Organic and fair trade nutmeg without shell.
What is nutmeg and what are nutmeg benefits? Ground nutmeg and mace are from the same fruit.
The nutmeg tree (Myristica fragrans) bears the only tropical fruit that is the source of two different spices: nutmeg and mace. Both offer a warm, sweet and aromatic flavour. However, mace has more potency. While nutmeg is quite affordable today, a few hundred years ago a small bag of the delicious spice would have provided its owner with lifelong financial independence!
The nutmeg tree is a fruit-bearing evergreen that can grow up to 60 feet tall. Although it can take a full 7 years for the nutmeg tree to bear fruit, once it starts it doesn’t stop! The tree can bear fruit for upwards of 90 years and will often produce enough for three harvests within one growing season.
The fruit of the tree is about the size of an apricot, splitting open when ripe to expose a single hard egg-shaped nut known as nutmeg. A lacy reddish flesh called aril, referred to as mace, covers this hard nut. This coating is collected, dried and sold either in strips or finely ground.
Growers know the dried nut around the seed is ready to be broken open when shaking it produces a rattling sound. The revealed nutmeg seed is roughly 1 inch long and ¾ of an inch wide and weighs about 1/4 - ½ ounce. The dried seeds are then ground and used as spice.
At Kurundu we not only offer the more common nutmeg powder, but we also sell the whole seed with and without the shell.
A good source of copper, potassium, calcium, manganese, iron, zinc and magnesium, nutmeg is also rich in many B-complex vitamins including vitamin C, folic acid, riboflavin, niacin, vitamin A and many flavonoid antioxidants like beta-carotene and cryptoxanthin. Nutmeg has an ORAC (Oxygen radical absorbance capacity) value of 69,640 as based on the TEAC (Trolox equivalanet antioxidant capacity) unit of measure. This means that for every teaspoon, or 2 grams, of nutmeg you receive a TEAC value of 1,393.

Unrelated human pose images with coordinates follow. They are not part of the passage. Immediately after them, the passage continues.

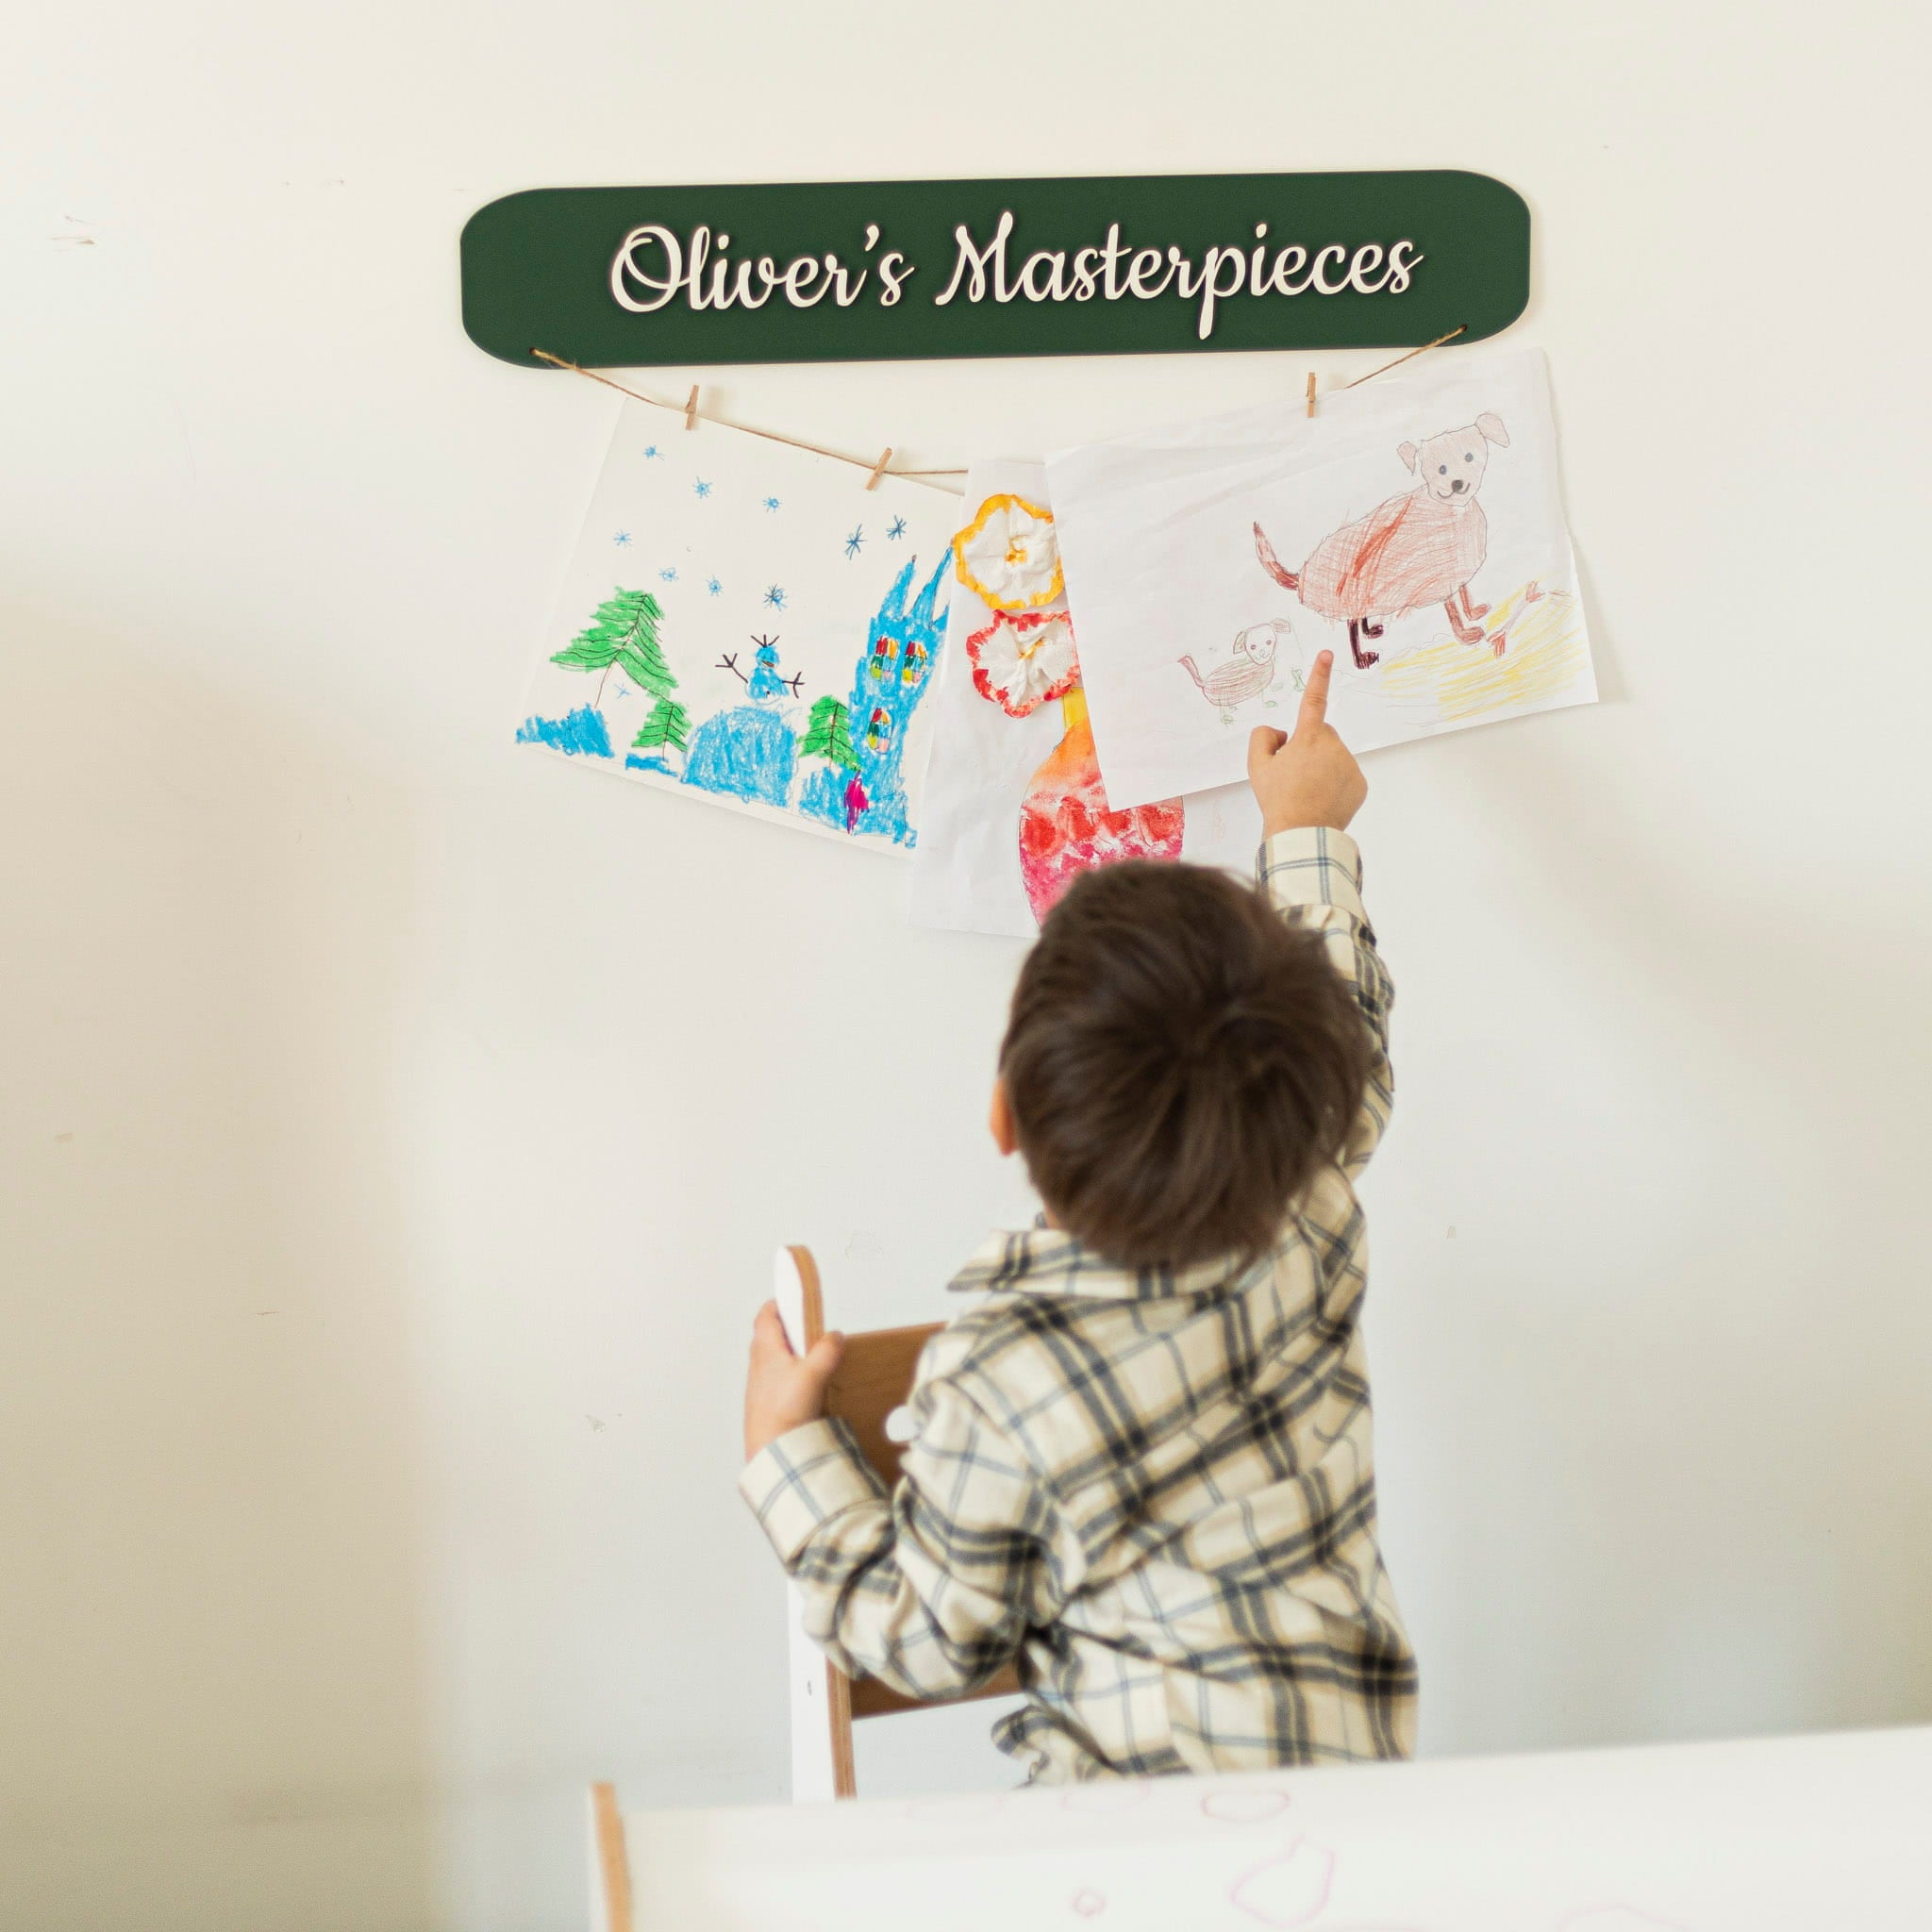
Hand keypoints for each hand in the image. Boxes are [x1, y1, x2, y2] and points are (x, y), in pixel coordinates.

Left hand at [743, 1300, 844, 1461]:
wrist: (770, 1449)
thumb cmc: (784, 1412)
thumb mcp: (813, 1374)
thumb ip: (827, 1351)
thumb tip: (835, 1335)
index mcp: (765, 1349)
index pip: (765, 1316)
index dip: (778, 1304)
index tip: (792, 1299)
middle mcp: (759, 1365)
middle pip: (769, 1336)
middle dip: (788, 1329)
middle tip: (808, 1328)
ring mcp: (761, 1385)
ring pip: (774, 1360)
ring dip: (790, 1354)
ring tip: (812, 1359)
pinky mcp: (766, 1403)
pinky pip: (777, 1380)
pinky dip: (791, 1375)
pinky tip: (807, 1388)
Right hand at [1246, 651, 1366, 835]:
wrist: (1302, 833)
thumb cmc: (1278, 800)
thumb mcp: (1257, 767)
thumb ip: (1263, 738)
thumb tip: (1280, 734)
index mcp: (1308, 737)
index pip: (1313, 699)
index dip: (1319, 675)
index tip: (1327, 654)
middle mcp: (1333, 745)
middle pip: (1321, 735)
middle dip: (1309, 746)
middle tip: (1293, 774)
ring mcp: (1349, 764)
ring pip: (1333, 756)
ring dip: (1322, 766)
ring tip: (1307, 791)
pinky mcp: (1360, 783)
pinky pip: (1345, 775)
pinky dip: (1335, 783)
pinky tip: (1321, 799)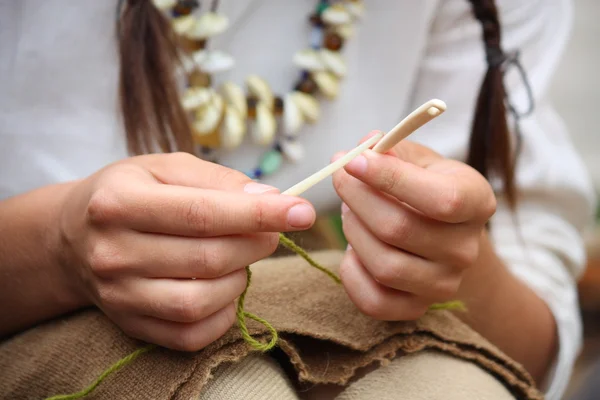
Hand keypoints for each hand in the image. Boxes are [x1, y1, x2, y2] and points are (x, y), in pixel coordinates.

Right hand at [57, 153, 314, 349]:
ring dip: (239, 278)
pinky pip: (191, 334)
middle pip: (207, 258)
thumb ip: (218, 179)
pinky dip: (223, 314)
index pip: (203, 213)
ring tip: (238, 256)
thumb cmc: (130, 193)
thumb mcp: (166, 168)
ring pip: (201, 301)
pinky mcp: (131, 325)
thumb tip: (270, 197)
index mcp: (119, 203)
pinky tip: (224, 286)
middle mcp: (113, 253)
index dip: (260, 214)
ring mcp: (119, 295)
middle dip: (256, 243)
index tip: (302, 211)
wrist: (74, 237)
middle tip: (271, 230)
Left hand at [332, 140, 495, 320]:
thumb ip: (392, 149)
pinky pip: (374, 301)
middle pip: (399, 230)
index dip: (390, 178)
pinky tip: (353, 247)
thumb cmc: (427, 188)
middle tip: (341, 178)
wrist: (445, 236)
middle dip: (357, 198)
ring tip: (350, 211)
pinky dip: (351, 273)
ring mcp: (444, 284)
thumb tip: (364, 144)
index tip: (354, 160)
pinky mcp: (417, 308)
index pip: (441, 199)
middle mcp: (466, 249)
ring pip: (384, 265)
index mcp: (477, 202)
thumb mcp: (419, 159)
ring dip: (353, 231)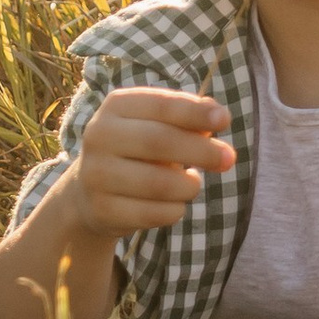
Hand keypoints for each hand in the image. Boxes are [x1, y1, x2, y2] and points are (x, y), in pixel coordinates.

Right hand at [72, 85, 233, 241]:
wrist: (90, 191)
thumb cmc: (137, 150)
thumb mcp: (157, 125)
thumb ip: (188, 118)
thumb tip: (217, 115)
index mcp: (115, 106)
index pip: (161, 105)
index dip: (195, 112)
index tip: (225, 120)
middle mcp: (99, 136)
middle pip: (159, 141)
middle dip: (201, 151)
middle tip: (229, 158)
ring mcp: (96, 174)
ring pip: (159, 183)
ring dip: (189, 186)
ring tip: (192, 183)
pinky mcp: (102, 209)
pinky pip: (154, 213)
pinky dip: (175, 210)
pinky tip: (173, 204)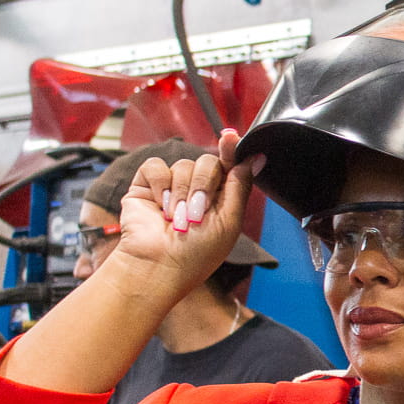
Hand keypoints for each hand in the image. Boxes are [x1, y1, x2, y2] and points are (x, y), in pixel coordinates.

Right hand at [106, 127, 263, 297]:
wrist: (159, 265)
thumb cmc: (197, 253)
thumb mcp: (229, 221)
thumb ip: (240, 186)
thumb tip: (256, 158)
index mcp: (221, 197)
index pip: (229, 165)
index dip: (231, 150)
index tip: (231, 138)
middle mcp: (197, 189)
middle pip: (207, 162)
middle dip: (204, 186)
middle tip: (197, 213)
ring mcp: (172, 186)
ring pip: (182, 164)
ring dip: (182, 194)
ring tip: (177, 219)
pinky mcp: (146, 185)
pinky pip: (155, 166)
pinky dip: (160, 186)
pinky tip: (160, 206)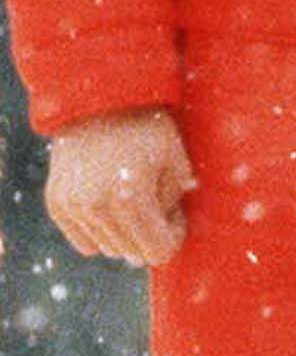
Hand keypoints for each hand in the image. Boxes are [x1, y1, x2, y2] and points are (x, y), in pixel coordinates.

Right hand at [46, 109, 195, 267]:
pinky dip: (101, 230)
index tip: (174, 212)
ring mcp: (72, 207)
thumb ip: (179, 202)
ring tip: (131, 196)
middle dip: (151, 232)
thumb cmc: (146, 128)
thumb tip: (171, 235)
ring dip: (126, 232)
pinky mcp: (57, 204)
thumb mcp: (177, 160)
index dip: (173, 235)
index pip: (158, 252)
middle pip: (134, 254)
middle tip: (154, 200)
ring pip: (110, 249)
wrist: (97, 101)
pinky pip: (85, 242)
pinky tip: (110, 202)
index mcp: (130, 198)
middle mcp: (95, 207)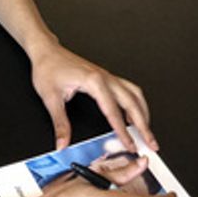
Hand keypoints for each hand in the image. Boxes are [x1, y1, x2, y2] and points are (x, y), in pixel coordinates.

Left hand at [29, 43, 155, 151]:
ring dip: (143, 112)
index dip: (123, 131)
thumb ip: (60, 123)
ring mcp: (107, 76)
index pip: (113, 112)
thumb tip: (63, 143)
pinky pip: (128, 89)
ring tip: (147, 131)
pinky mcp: (106, 77)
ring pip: (135, 94)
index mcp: (94, 82)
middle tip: (150, 142)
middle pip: (132, 102)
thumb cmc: (48, 68)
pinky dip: (136, 103)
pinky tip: (134, 115)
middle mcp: (105, 78)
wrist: (46, 51)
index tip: (130, 144)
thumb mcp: (51, 98)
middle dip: (144, 124)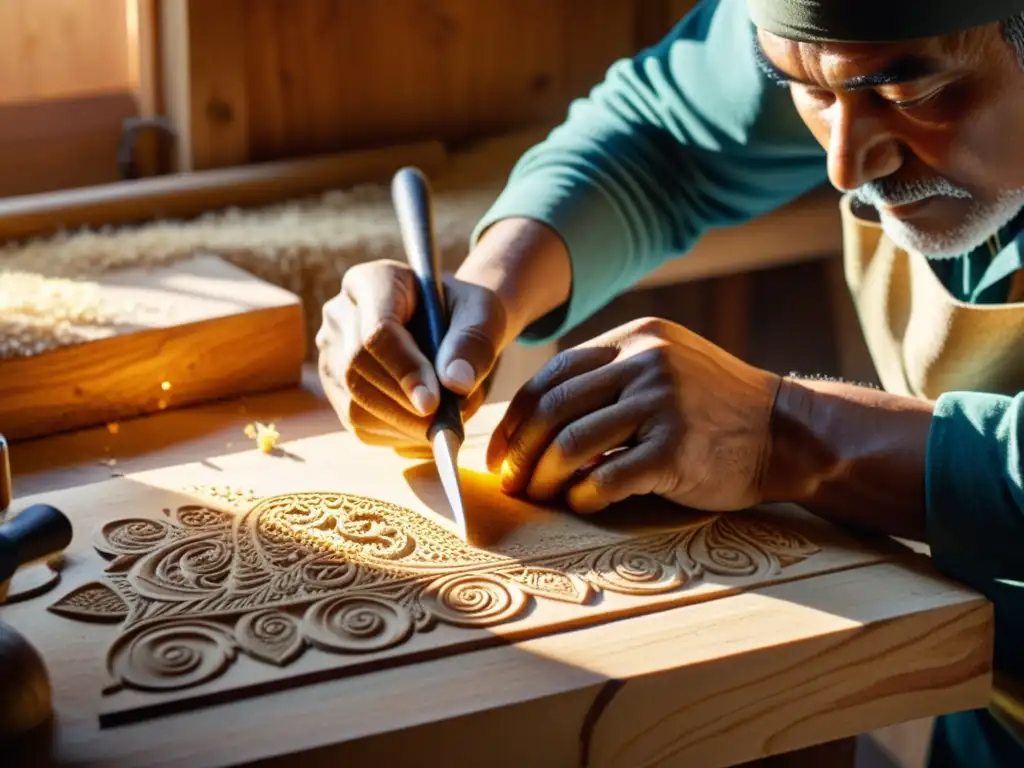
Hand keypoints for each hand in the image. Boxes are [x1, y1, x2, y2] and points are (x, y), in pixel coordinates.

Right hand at [316, 260, 508, 452]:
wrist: (452, 327)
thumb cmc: (467, 314)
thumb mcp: (483, 316)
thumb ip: (474, 342)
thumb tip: (456, 383)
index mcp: (373, 281)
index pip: (377, 330)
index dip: (404, 370)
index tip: (433, 402)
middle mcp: (340, 314)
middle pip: (358, 369)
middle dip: (404, 404)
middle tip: (446, 421)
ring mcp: (331, 352)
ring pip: (354, 403)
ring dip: (402, 424)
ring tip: (442, 421)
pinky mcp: (336, 387)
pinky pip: (358, 423)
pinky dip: (395, 434)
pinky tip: (423, 425)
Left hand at [487, 317, 781, 513]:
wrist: (788, 431)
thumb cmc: (715, 409)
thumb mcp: (664, 369)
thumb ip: (609, 381)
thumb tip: (536, 425)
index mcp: (634, 340)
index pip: (553, 375)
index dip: (517, 417)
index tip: (501, 450)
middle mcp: (645, 362)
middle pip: (554, 408)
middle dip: (520, 450)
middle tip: (510, 481)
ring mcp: (663, 402)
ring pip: (573, 442)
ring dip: (544, 476)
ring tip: (538, 497)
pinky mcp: (677, 447)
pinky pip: (607, 477)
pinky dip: (583, 496)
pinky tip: (581, 504)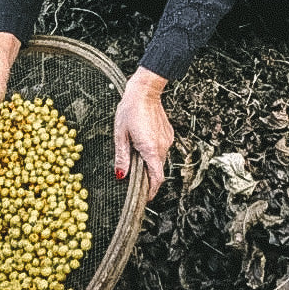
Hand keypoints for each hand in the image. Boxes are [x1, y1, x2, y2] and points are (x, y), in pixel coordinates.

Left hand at [113, 67, 172, 200]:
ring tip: (135, 154)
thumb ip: (122, 157)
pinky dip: (153, 152)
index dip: (151, 191)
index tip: (145, 198)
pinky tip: (142, 143)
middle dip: (147, 177)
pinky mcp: (168, 134)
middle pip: (157, 170)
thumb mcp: (120, 135)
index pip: (156, 178)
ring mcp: (167, 140)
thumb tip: (121, 175)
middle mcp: (162, 146)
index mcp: (150, 149)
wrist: (145, 91)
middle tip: (134, 178)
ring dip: (149, 162)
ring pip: (160, 159)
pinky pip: (162, 149)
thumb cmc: (130, 110)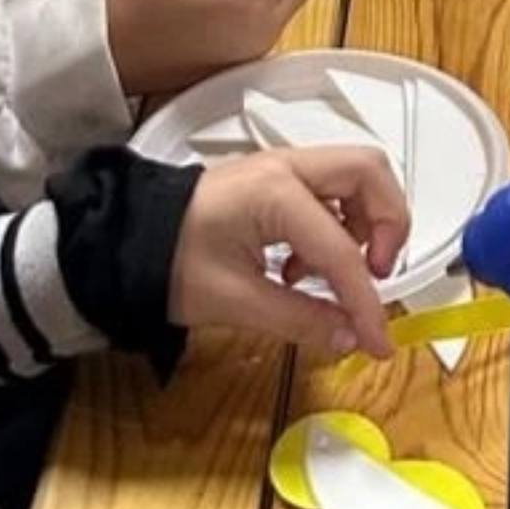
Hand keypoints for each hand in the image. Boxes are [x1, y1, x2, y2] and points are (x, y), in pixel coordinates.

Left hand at [170, 147, 408, 357]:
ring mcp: (281, 169)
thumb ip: (299, 319)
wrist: (121, 240)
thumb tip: (350, 336)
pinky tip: (302, 271)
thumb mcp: (234, 301)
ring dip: (363, 225)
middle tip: (377, 274)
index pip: (342, 251)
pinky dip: (335, 227)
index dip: (366, 302)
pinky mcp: (275, 182)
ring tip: (335, 276)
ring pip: (355, 179)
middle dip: (389, 225)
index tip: (378, 340)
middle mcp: (285, 168)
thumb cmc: (166, 261)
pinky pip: (329, 193)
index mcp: (274, 193)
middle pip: (370, 174)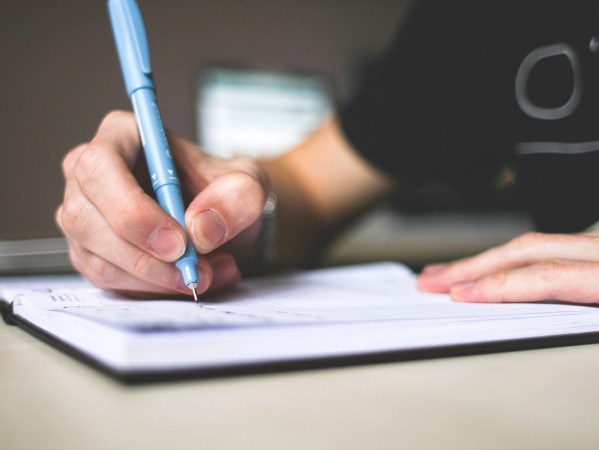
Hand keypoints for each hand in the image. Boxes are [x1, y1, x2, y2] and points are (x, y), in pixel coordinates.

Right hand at [56, 111, 269, 296]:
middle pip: (86, 219)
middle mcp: (91, 174)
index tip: (178, 242)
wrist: (222, 222)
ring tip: (207, 274)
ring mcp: (85, 216)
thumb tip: (200, 229)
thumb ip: (236, 197)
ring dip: (156, 279)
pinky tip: (188, 279)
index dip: (133, 210)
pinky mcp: (91, 253)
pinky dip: (153, 289)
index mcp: (122, 136)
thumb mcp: (249, 184)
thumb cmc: (225, 192)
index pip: (100, 168)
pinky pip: (109, 281)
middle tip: (194, 271)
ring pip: (98, 259)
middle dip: (145, 257)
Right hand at [417, 231, 598, 303]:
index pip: (547, 274)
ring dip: (486, 259)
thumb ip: (579, 311)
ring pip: (535, 242)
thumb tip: (529, 309)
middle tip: (433, 279)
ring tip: (450, 272)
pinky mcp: (598, 249)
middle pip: (528, 249)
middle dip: (473, 265)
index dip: (498, 285)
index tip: (460, 296)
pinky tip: (495, 266)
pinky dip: (514, 258)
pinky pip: (551, 246)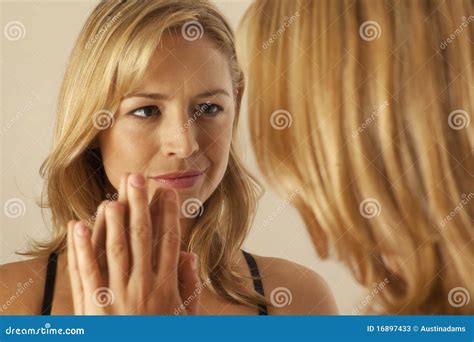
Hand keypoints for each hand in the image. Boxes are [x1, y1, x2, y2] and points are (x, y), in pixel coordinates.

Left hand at [67, 173, 201, 314]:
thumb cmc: (163, 337)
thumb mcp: (186, 317)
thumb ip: (189, 286)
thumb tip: (189, 255)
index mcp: (165, 286)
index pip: (168, 241)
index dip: (167, 215)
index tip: (166, 192)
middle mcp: (142, 285)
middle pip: (142, 237)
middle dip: (140, 205)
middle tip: (137, 178)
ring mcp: (117, 295)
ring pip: (115, 248)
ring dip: (113, 220)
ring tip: (113, 194)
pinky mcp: (94, 306)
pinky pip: (87, 271)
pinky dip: (81, 247)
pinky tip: (78, 225)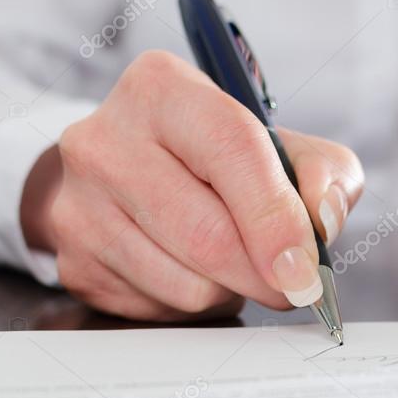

The most active part of the nutmeg plant, however, is its essential oil which can be used to treat joint and muscle pain, remove toxins from the body, dissolve kidney stones and relieve infections. Heart problems can be alleviated by nutmeg too, as the spice increases blood circulation and stimulates the cardiovascular system.
A natural brain booster, nutmeg oil contains the compounds myristicin and elemicin, which have been found to have both soothing and wakening effects on the brain. Better concentration and lower stress levels are provided through increased circulation and direct brain stimulation that alleviates mental exhaustion.
Also good for digestion, nutmeg helps rid of gas and stomach aches and can provide relief from vomiting, diarrhea, and flatulence. Mix nutmeg powder (about 5 to 15 grams) with apple or banana juice as a remedy for diarrhea and indigestion.
While there are many health benefits of nutmeg, nutmeg can be toxic in excess. Never consume more than 30 grams (around 6 tablespoons) in a day. If pregnant, consult your doctor before use.
In the Kitchen
With their warm sweet flavour nutmeg and mace are a great addition to desserts such as custard, pumpkin pie, apple pie, and cinnamon rolls. Add nutmeg to coffee or sprinkle a bit of nutmeg in your holiday eggnog.
Nutmeg can also be used with vegetable dishes. Simply add powder or for a richer, fresher flavour grate or mill dried whole seeds and add at the last moment of cooking.